Odświeżę temat, bo widzę, że przed pandemią był mocno aktywny, a po już jakby zamarł
A to aż dziwne, bo właśnie wtedy mieliśmy do czynienia z czymś na wzór edukacji domowej. Proszę zwrócić uwagę, że piszę "czymś", bo w mojej ocenie nie było to kwintesencją edukacji domowej.
Moim zdaniem edukacja domowa to wolność. Wolność wyboru czego uczymy, jak uczymy, kiedy i gdzie uczymy. To wolność rozwijania pasji dziecka, przy jednoczesnym spełnianiu obowiązku szkolnego. To też znakomite rozwiązanie dla osób, które tak jak ja, dużo jeżdżą po świecie (praca, żeby nie było) i muszą zabierać ze sobą swoją pociechę. Dla mnie to idealne rozwiązanie, bo pracuję 5-6 godzin dziennie jako tłumaczka, a później mam czas dla swojego syna. Przez 3-4 godziny uczymy się z wykorzystaniem materiałów z platformy Centrum Nauczania Domowego:
https://domowi.edu.pl/ a po skończonej nauce każde z nas ma czas dla siebie lub razem jedziemy zwiedzać miejsca, w którym aktualnie przebywam.
Obawiałam się nauczania domowego, no bo czy pamiętam wszystko, czy moje dziecko będzie się mogło skupić, czy będę w stanie przekazać mu wiedzę, którą zapamięta. Okazało się, że strach ma duże oczy. Da się skutecznie uczyć swoje dziecko, tylko trzeba mieć dużo samodyscypliny (tego mi nie brakuje) oraz dobre materiały do nauki. Te, które zostały udostępnione przez Centrum Nauczania Domowego są bardzo przydatne. Praktycznie tylko korzystam z ich platformy edukacyjnej. Czasem jeszcze jakiś filmik na Youtube znajdę, jak dziecko podpyta mnie o coś, czego nie wiem lub chce coś więcej dowiedzieć się na konkretny temat.
Przed decyzją o edukacji domowej sporo czytałam i rozmawiałam z koleżankami "po fachu". Praktycznie wszystkie z nich przeszły lub planowały przejść na edukację domową. Nauczyciel nie jest w stanie poświęcić tak dużo uwagi dziecku, jak rodzic. Ma w końcu 25-30 dzieciaków w klasie. Wystarczy że jedno z nich nie nadąża za materiałem i cała klasa już pracuje wolniej niż mogłaby.
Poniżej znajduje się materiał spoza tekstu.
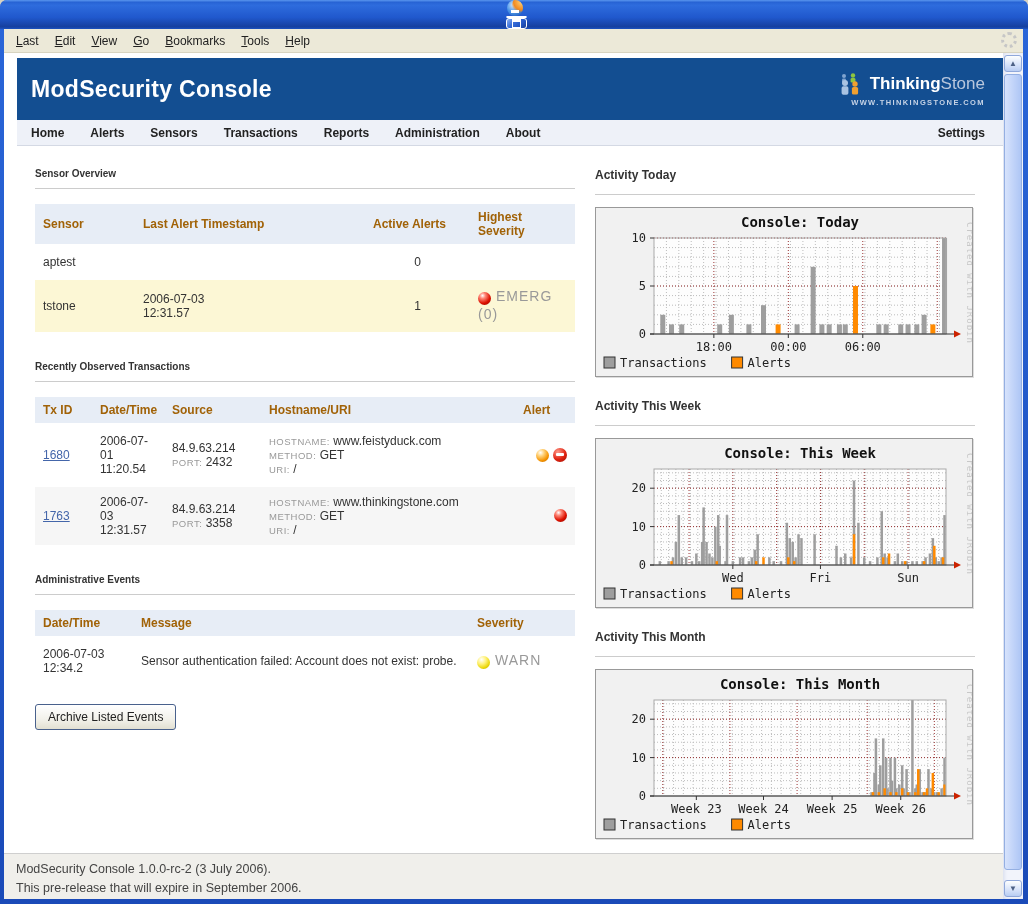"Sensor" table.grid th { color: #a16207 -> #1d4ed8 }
Z tego co mogę się jeszcze z Wami podzielić, to wiem, że dla osób, które na stałe mieszkają za granicą, a chcą uczyć dzieci polskiego języka i uzyskać polskie świadectwo, w Polsce działa Libratus:
https://www.libratus.edu.pl/ To bezpłatna platforma, przez którą można uczyć dziecko w formie nauczania domowego. Odbywa się to podobnie jak w przypadku edukacji domowej w Polsce, tyle że z tego co dowiedziałam się, ten projekt jest tylko do osób spoza Polski. Zostawiam jako ciekawostkę. Być może komuś się taka wiedza przyda.
Jak macie jakieś pytania, to zapraszam do dyskusji. Myślę, że edukacja naszych dzieci jest bardzo istotna i warto poświęcić jej sporo uwagi. W końcu od tego zależy ich przyszłość.